C'est l'histoire d'un ex-boucher chevalin. Il a abandonné sa fille débile dans une institution pour recommencer sa vie. Et quel nouveau départ ! Désargenté, il vit avec une femme à laquelle il fait un enfant. Le projet de rachat d'un commerce échoue. La vie est dure. La violence s'impose, la femme battue avorte... La vie peu à peu le pousse dehors... L'homme sans nom décide d'abattre ceux qu'il considère comme des gêneurs quand il redécouvre sa fille, qu'il violente. La voix off du protagoniste désenchanté enfonce le clou. Il cède progressivement du terrain à la folie qui le gagne ; il est un être changeant - sombrant - dans un monde aux codes immuables. Il rumine sa malchance et s'en prend à la société tout entière qui le broie et qu'il veut pourtant encore faire céder. Pour ce faire, lui qui n'a plus rien à perdre, mettra l'énergie du désespoir au service d'une haine devenue, on le craint, incontrôlable. Gaspar Noé s'ingénie avec succès à nous faire mal. Avec Philippe Nahon dans le rôle du monstre, son film agit comme un tatouage de sa mauvaise conscience sur notre peau : difficile à supporter, impossible à effacer. La mise en scène syncopée éprouve : le film est rythmé par le bruit du hachoir qui s'abat sur l'étal‚vous découpe des séquences saignantes et nettes, exemptes de sentimentalisme ou autres mièvreries. Il fallait bien cela.

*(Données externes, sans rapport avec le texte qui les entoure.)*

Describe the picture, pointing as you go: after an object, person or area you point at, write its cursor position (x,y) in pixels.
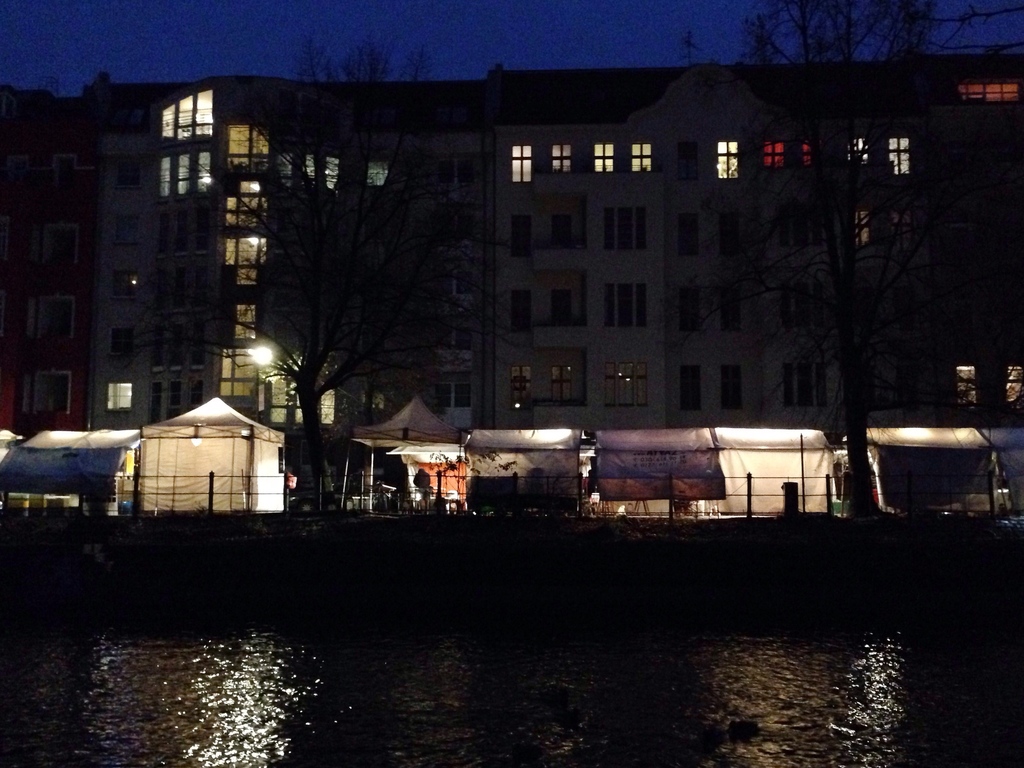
This image consists of a building (505,314). There are tents (42,440) in the middle (527,449). There is water (598,699) at the bottom (697,724). There is sky (622,58) at the top (117,43).
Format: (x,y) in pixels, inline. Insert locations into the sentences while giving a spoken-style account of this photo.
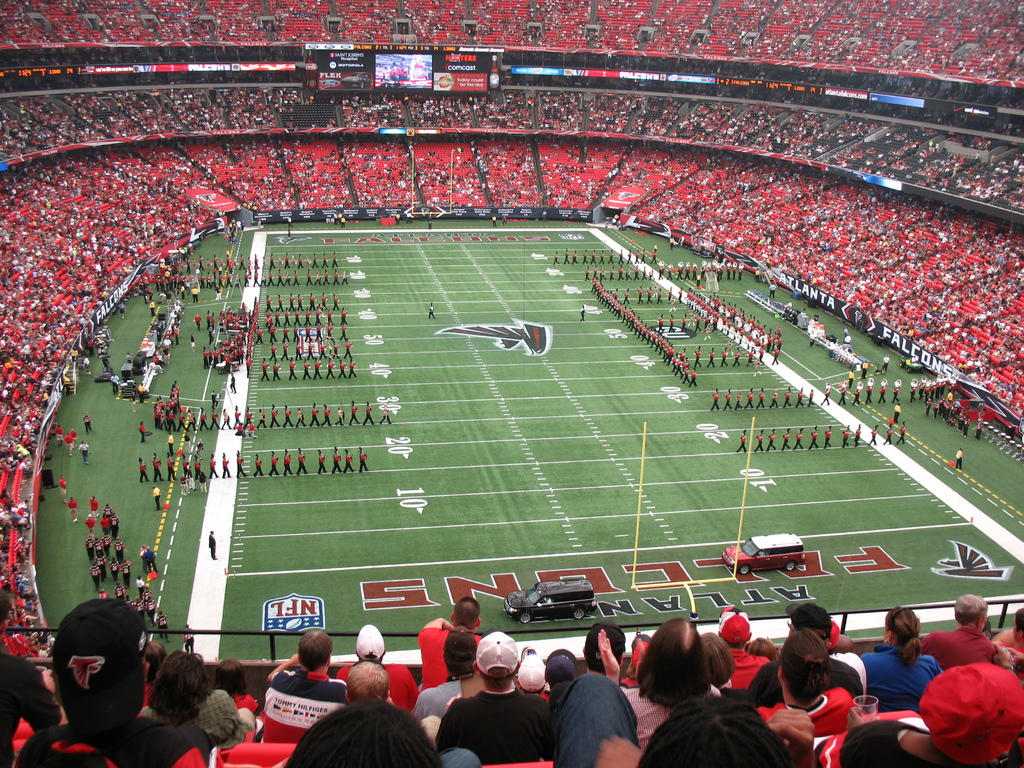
In this picture we see a stadium (840,373) with green grass (678,478) and players (213,427) on it surrounded by audience (578,716) wearing red shirts (983,182). At the top (469,94) we can see the display (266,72) and the scoreboard (559,67).
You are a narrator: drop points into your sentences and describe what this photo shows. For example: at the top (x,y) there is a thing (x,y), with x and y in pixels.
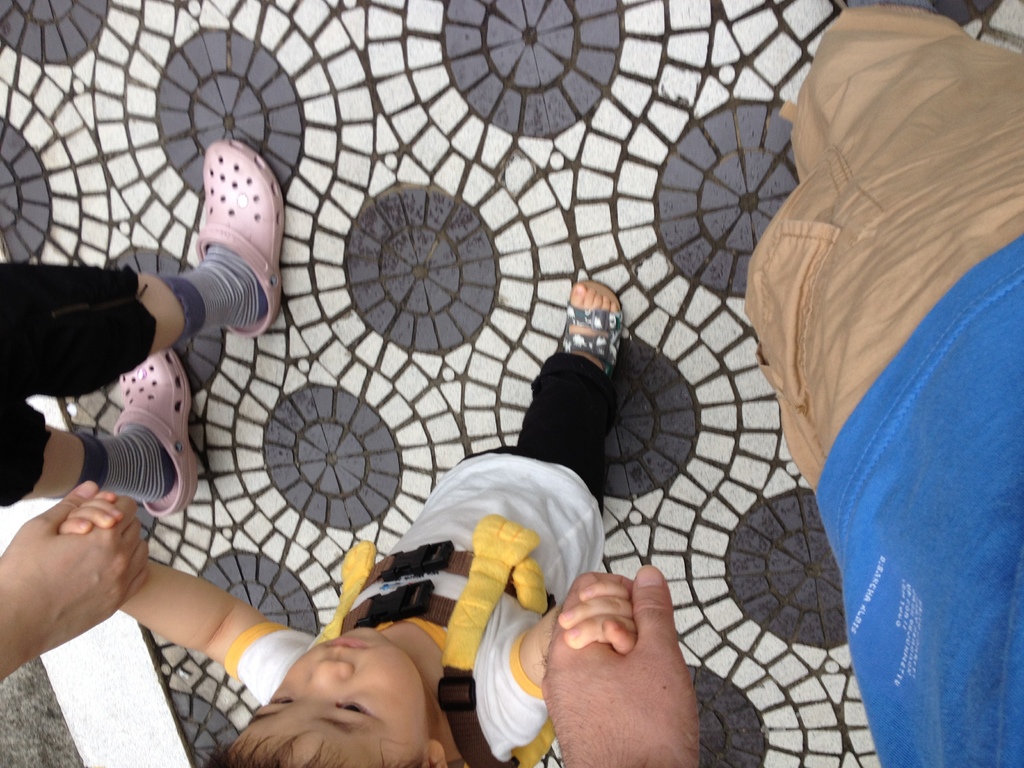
In this picture, there are people (621,605) standing on the tiles (522,251). At the bottom (468,657), there is a kid (570,534) wearing a white t shirt (569,550) and black trousers (565,447). Towards the right (860,468), there is a person (929,404) wearing a blue t shirt (941,409) and cream shorts (878,265). Towards the left (68,433), there is a person legs (145,470) with pink shoes (241,192).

Le propos est grave : Gaspar Noé triture son sujet en profondeur : son boucher sans nom, avant d'endosser les thèses les plus frontistes qui soient, était de confession rouge... C'est lâché, en route pour le chemin de croix du boucher qui rêvait d'être un bourreau... Seul contre tous est un film utile et efficace, un premier film réussi.